Visit Escanaba helps to manage the fair’s marketing and social media campaigns, as well as run the fair website. Micheau said he thinks this has a significant impact on the attendance growth because they can reach a much larger group of people.
“It’s amazing how popular (fairs) are,” he said. “They’re great events for families, and it just has such a broad appeal that when you can raise awareness with people, and let them know there’s a fun event like this going on up here you get a lot of attendees.”
According to the economic impact study, it is estimated “the 2018 U.P. State Fair generated $1,889,296 in captured, new economic spending in the local economy.” Some of that money then re-circulates into the economy to generate another $875,016. Both of those factors combined means the fair generates enough money to support 29 local jobs.

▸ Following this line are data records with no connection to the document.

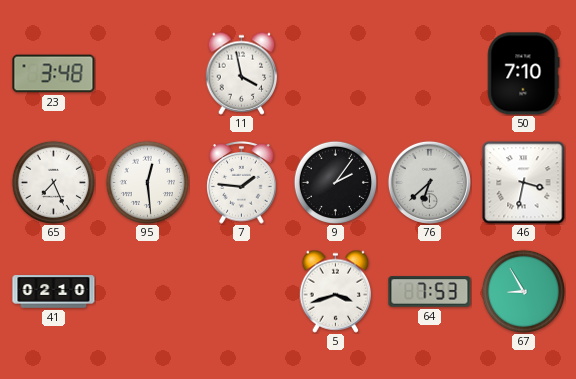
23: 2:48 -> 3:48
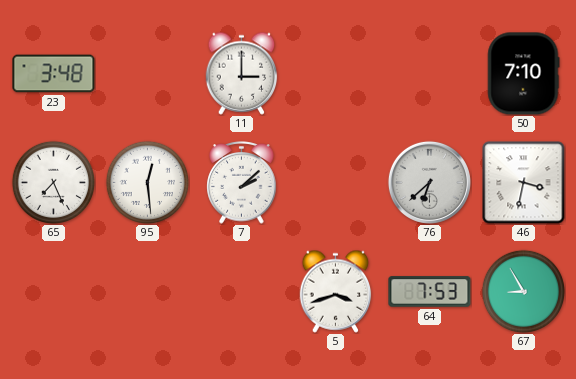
11: 3:58 -> 3:00
7: 1:46 -> 2:08
9: 2:06 -> none
41: 02:10 -> none
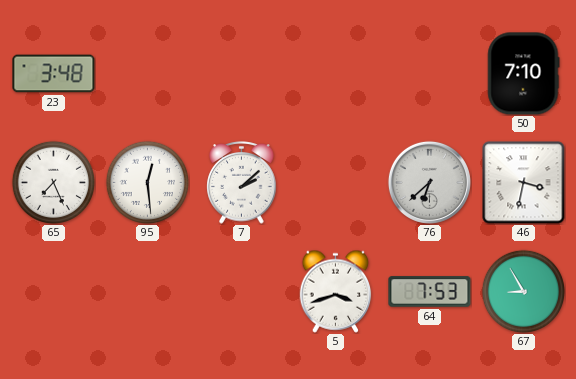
11: 3:00 -> none
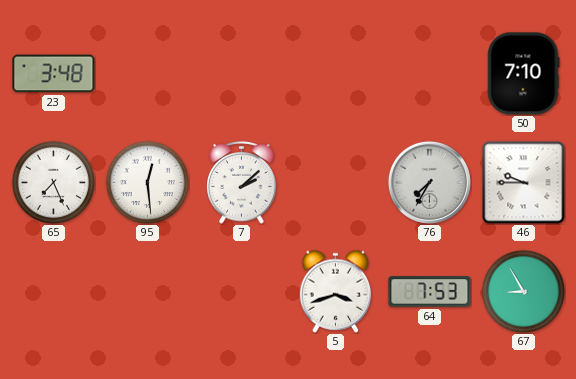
76: 6:38 -> 7:35
46: 3:32 -> 9:45
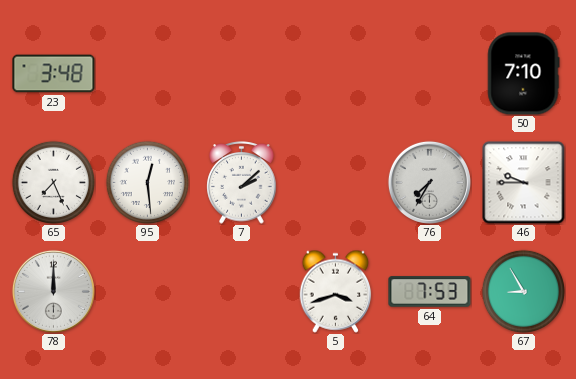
78: none -> 12:00
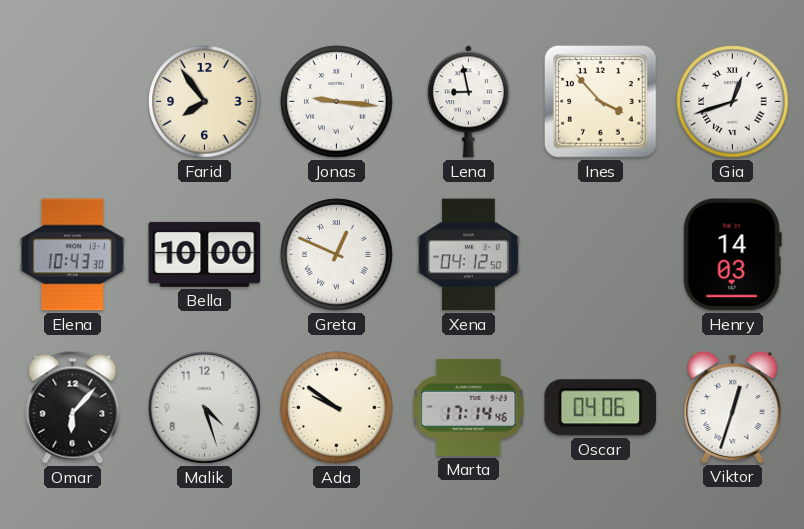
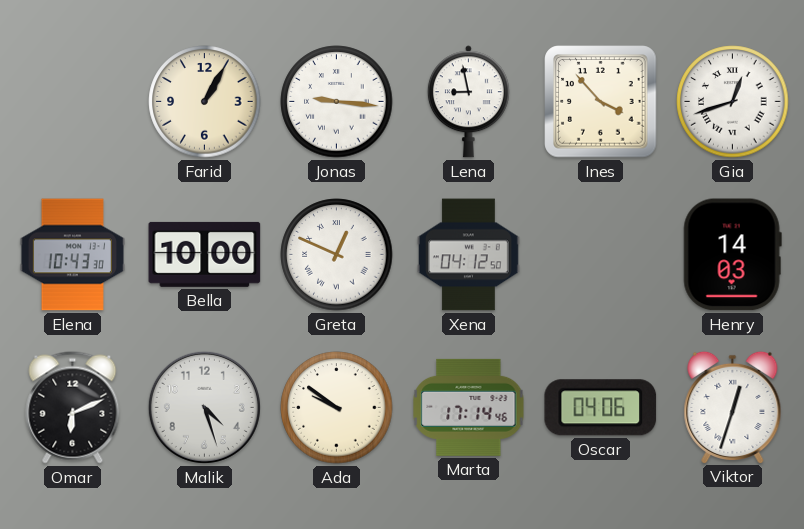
Farid: 7:54 -> 1:05
Omar: 6:07 -> 6:11
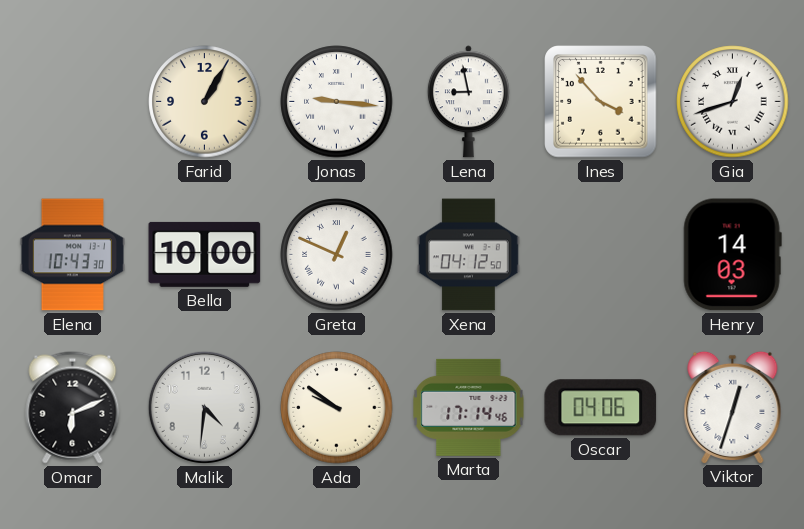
Malik: 4:27 -> 4:31
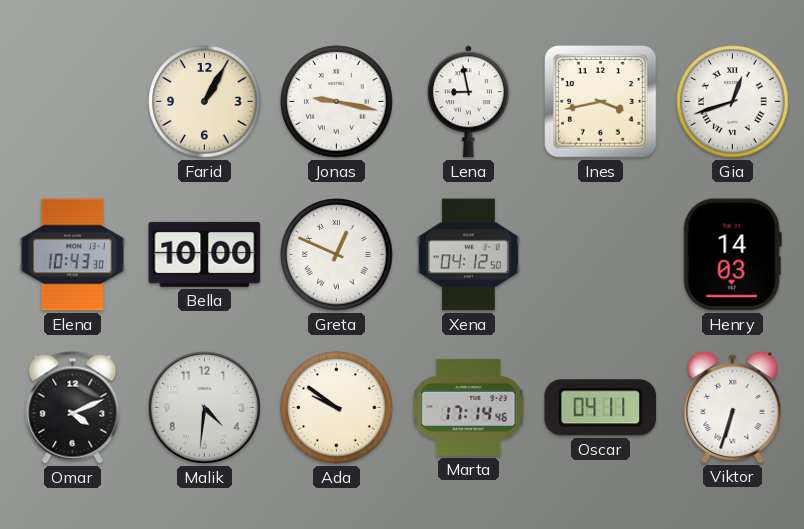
Jonas: 9:16 -> 9:17
Ines: 3:53 -> 3:43
Omar: 6:11 -> 4:11
Oscar: 04:06 -> 04:11
Viktor: 12:33 -> 6:33
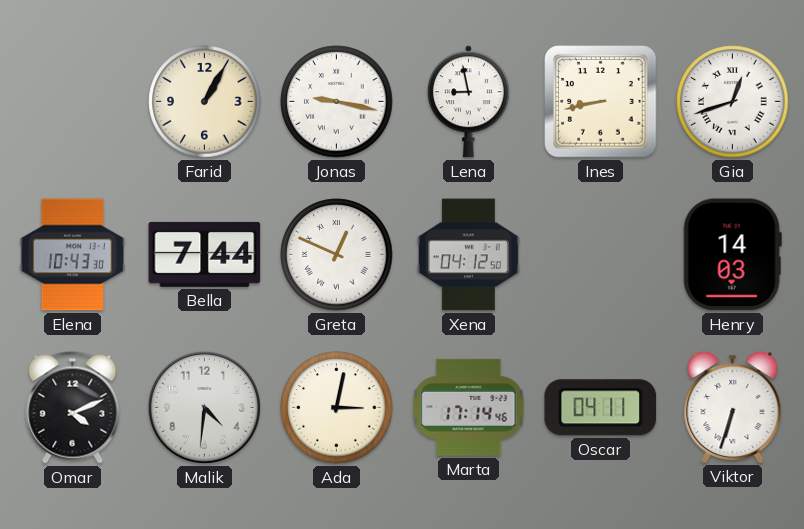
Ines: 3:43 -> 8:43
Bella: 10:00 -> 7:44
Ada: 9:51 -> 3:02
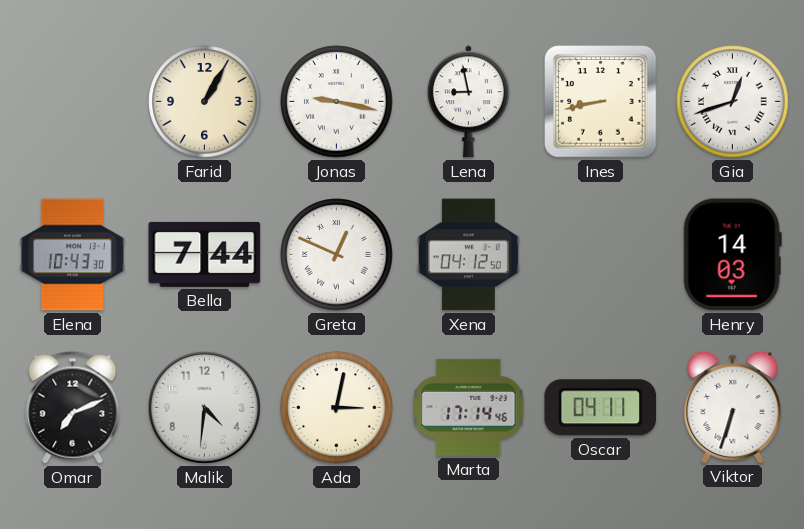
Omar: 4:11 -> 7:11
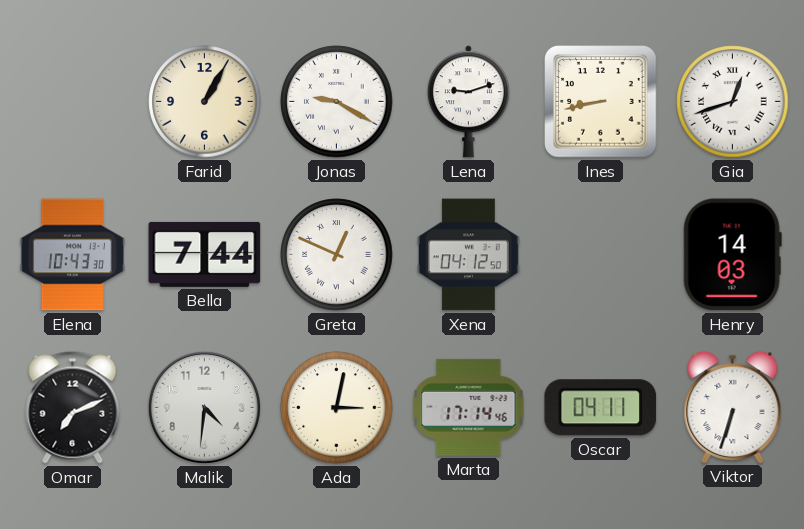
Jonas: 9:17 -> 9:20
Lena: 8:58 -> 9:12
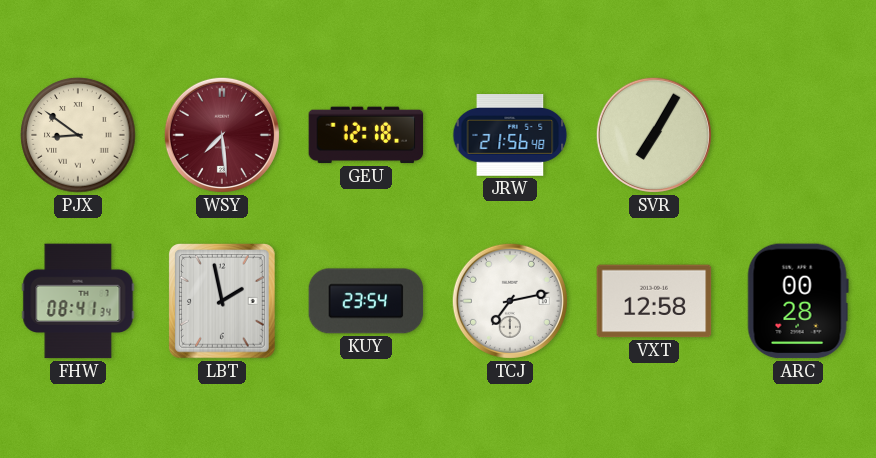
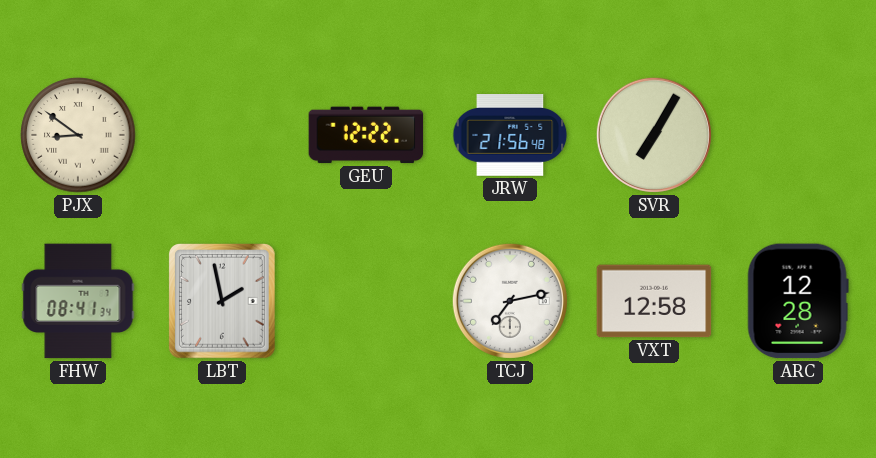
WSY: 7:29 -> none
GEU: 12:18 -> 12:22
KUY: 23:54 -> none
ARC: 00:28 -> 12:28
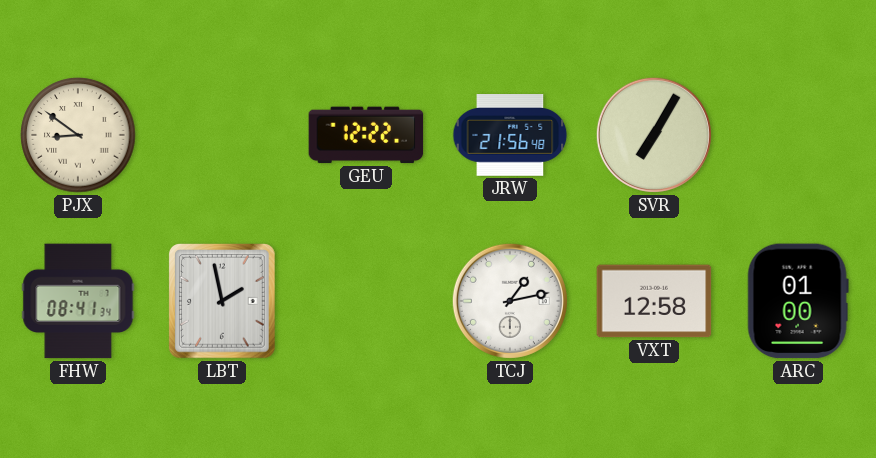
TCJ: 7:13 -> 1:13
ARC: 12:28 -> 01:00
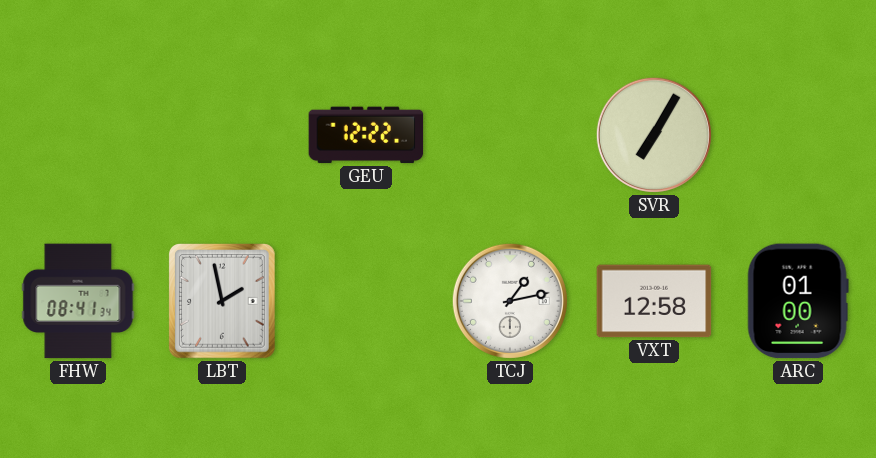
PJX: 8:51 -> none
JRW: 21:56 -> none
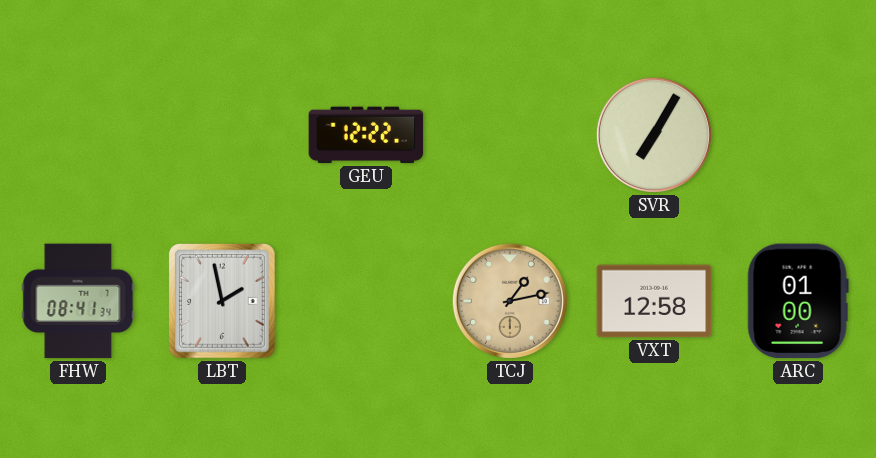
TCJ dial: white -> champagne
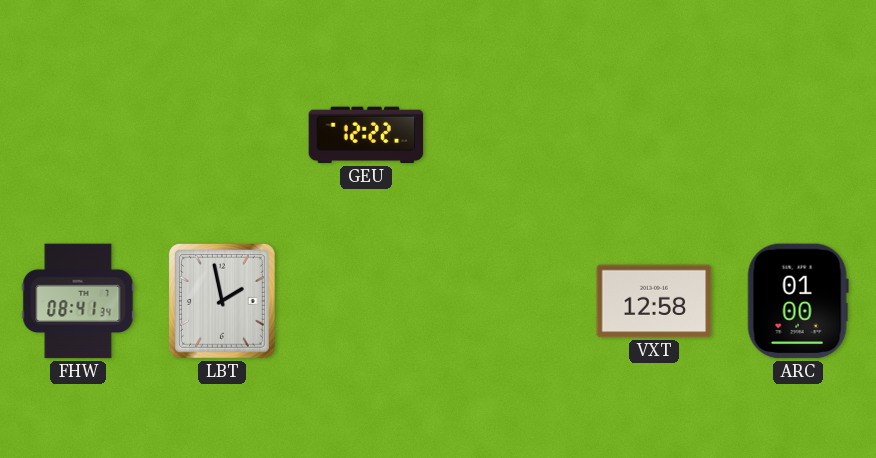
SVR: 7:05 -> none
TCJ: 1:13 -> none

Miller said the study compared the money generated to jobs because jobs are easy to relate to, but when the fair only occurs for seven days it can be difficult to understand that it is making an impact over a longer period. The fair may not have necessarily created new jobs in the community, but it creates revenue that can sustain jobs that are already existing, or the event itself could create extra hours for workers during fair week.
“If that level of new transactions that occurred were spread out over the course of a full year instead of bunched all together in one week that would be how many jobs would be supported,” Miller said. “But, because it is a temporary event it’s kind of hard to justify that there actually are those jobs being created.”
Another part of the study involved sending surveys to local businesses not involved with the fair. Some of the businesses responded that they had extra staff during fair week to cover the overwhelming amount of traffic they received, while others lost business, depending on what goods and services they offer, said Smith.
“There’s an ebb and flow to it,” she said. “But, I think that’s just the nature of business in general.”
This economic impact on businesses expands further than Escanaba, said Ed Legault, executive director of the Escanaba Downtown Development Authority, because while at the fair tourists have the opportunity to see what the Upper Peninsula has to offer, and learn about attractions they would like to come back and see.
“(The fair) is the crown jewel of all the events,” he said. “But, it really helps draw people to the area throughout the year just because they’ve come here for the fair.”
The impact of the U.P. State fair on the local economy is significant, but there is more to it than just economic value, said Miller.
“There’s so much about placemaking that we can’t capture in these economic impact numbers,” he said. “Because we’re just taking the event and we’re looking at it in somewhat of a static sense . . . But, if you have a place that’s vibrant, a good close cohesive community that shares a common vision you have a much more attractive place. And, the economic impact of that placemaking can be much more substantial than the static economic impacts of just hosting the event.”
This year marks the 10-year anniversary of the U.P. State Fair transition from being State funded to being run by the U.P. State Fair Authority.
The hard work of everyone involved in putting on the fair is the reason it has become what it is today, and their passion is what continues to improve it, said Legault.
“It’s something that, as someone locally, we should all be very excited about,” Legault said. “We had the initiative to take over the fair when, maybe, it was going to close. The Upper Peninsula State Fair is the only state fair still in existence in Michigan.”